Welcome to the “chicken vs. egg” debate regarding which comes first, culture or business model. I wasn’t involved in that particular deal (thankfully), but I’m willing to bet the scrambled outcome described by the analyst had a whole lot less to do with culture and a whole lot more to do with business model. Most acquirers make similar mistakes and are often downright confused about the differences.
"Culture may eat strategy for breakfast, but if you're not careful, business model will eat culture's lunch."
First let me emphasize our viewpoint that getting culture right during mergers and acquisitions is, in fact, an extremely important success criterion. As we have documented throughout this series on culture, this topic is still one of the most challenging of all M&A integration competencies. Findings from our recently completed survey, the State of M&A Integration Effectiveness 2014, ranked culture #3 in response to the question, “What are the greatest remaining obstacles or challenges, if any, your company must overcome to be more consistently successful with integration?"
But if culture is still an enigma to acquirers, business model is hardly on the radar screen at all. Therein lurks substantial risk and a fundamental reason why culture is so often blamed for integration disasters when it likely played only a supporting role.
Business model can be defined as the ecosystem for how an organization creates, delivers and captures value. There are several outstanding business model frameworks to evaluate, three of which are highlighted below.

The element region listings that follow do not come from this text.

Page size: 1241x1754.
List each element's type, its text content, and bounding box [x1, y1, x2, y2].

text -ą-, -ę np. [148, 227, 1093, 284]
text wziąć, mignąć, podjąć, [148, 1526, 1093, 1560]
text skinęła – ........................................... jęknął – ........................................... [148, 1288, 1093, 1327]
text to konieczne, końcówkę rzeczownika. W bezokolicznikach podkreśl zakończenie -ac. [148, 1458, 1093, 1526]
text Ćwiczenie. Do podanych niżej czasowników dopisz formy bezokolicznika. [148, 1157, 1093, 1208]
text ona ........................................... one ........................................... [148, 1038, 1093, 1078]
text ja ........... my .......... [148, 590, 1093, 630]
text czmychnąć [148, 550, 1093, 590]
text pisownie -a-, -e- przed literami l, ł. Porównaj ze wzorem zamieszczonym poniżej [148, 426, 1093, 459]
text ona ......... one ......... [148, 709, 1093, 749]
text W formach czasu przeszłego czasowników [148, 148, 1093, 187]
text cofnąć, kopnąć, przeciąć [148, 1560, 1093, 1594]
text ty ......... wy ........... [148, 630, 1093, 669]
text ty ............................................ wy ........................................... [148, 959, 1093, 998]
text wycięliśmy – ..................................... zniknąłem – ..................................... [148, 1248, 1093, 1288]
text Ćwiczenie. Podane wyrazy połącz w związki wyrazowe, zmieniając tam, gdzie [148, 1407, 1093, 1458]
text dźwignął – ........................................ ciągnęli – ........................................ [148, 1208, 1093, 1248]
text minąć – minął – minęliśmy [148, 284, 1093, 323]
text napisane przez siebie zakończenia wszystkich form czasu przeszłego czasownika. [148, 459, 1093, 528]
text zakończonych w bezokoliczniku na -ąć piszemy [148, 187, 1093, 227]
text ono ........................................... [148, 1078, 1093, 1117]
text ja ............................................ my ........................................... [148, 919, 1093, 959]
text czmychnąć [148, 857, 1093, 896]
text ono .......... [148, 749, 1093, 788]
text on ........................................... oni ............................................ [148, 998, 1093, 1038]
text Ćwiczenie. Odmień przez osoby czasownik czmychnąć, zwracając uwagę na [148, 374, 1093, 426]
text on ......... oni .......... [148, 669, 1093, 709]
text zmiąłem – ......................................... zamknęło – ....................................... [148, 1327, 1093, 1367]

As illustrated in Business Model Considerations in M&A, components included in a business model framework include things like your principal strategic or go-to-market discipline (for example cost, innovation or customer responsiveness); customer value proposition relative to other brands or competitors; essential value-added activities, processes or capabilities; channels; customer segments; revenue model; cost structure; and many other key elements that determine how you implement your specific strategy and make money on a day-to-day basis.
In light of these fundamental building blocks, business model is highlighted in the top level of our “Cultural Iceberg” Model. Our viewpoint is that these strategic components more typically drive the development or evolution of cultural attributes rather than the other way around. I love that old saying that “culture eats strategy for breakfast.” I believe that insight is entirely true, but my corollary is, “culture may eat strategy for breakfast, but if you’re not careful, business model will eat culture’s lunch.”
By the way, this isn’t an “either/or” debate. The two are highly correlated and integrally intertwined. You can’t arbitrarily change one without anticipating impact on the other. Both are essential, and both must be aligned around our True North of Culture principle, which should be applied whether we are considering business model components or cultural attributes of the acquired business. What counts is what preserves, creates and leverages value best, not what we do vs. what they do.
To further explore this topic, let’s illustrate business model considerations in a hypothetical M&A deal. What if Wal-Mart bought Neiman Marcus; or what if Dunkin’ Donuts bought Starbucks? Now if you are with one of these outstanding companies, please accept my sincere apologies for these purely hypothetical and whimsical illustrations. Let’s chalk it up to professional development for the M&A community and try to play along. Pick one of the combinations listed above and compare/contrast each of the following components between buyer and target.
Primary market discipline or customer value proposition?
How might Wal-Mart’s cost leadership discipline influence other cultural attributes throughout Wal-Mart? What might happen if these attributes or business model elements were arbitrarily integrated into Neiman Marcus? What is the expected ambiance and customer experience at Starbucks? How might these business model components influence other cultural attributes at Starbucks? What if Dunkin’ attempted to convert its acquired Starbucks stores to Dunkin’s format?
Essential value-added activities, processes and capabilities?
How might Wal-Mart’s views about merchandising and pricing strategy represent a potential risk to Neiman Marcus? How might Wal-Mart’s supply chain and distribution process help or hurt Neiman’s value proposition? How might Starbucks’ baristas view Dunkin’s well-intentioned efforts to harmonize its HR policies and practices into Dunkin’s business model and culture? How well might cross-training or job rotation between Starbucks and Dunkin’ store-level associates work as a cost optimization synergy between these two?
You get the point, so let’s move on to the final question. How and when should business model be considered during M&A? In short, from start to finish. I know for a fact that business model elements are well known to most corporate development and strategy teams. But our observation is that as the deal progresses throughout the lifecycle, this focus tends to get blurry in the traditional “checklist blinders” of functionally-oriented due diligence and integration, when in reality, it is business model that can provide some of the most important insights and strategic directional guidance needed to ensure the deal actually accomplishes its full results as originally contemplated.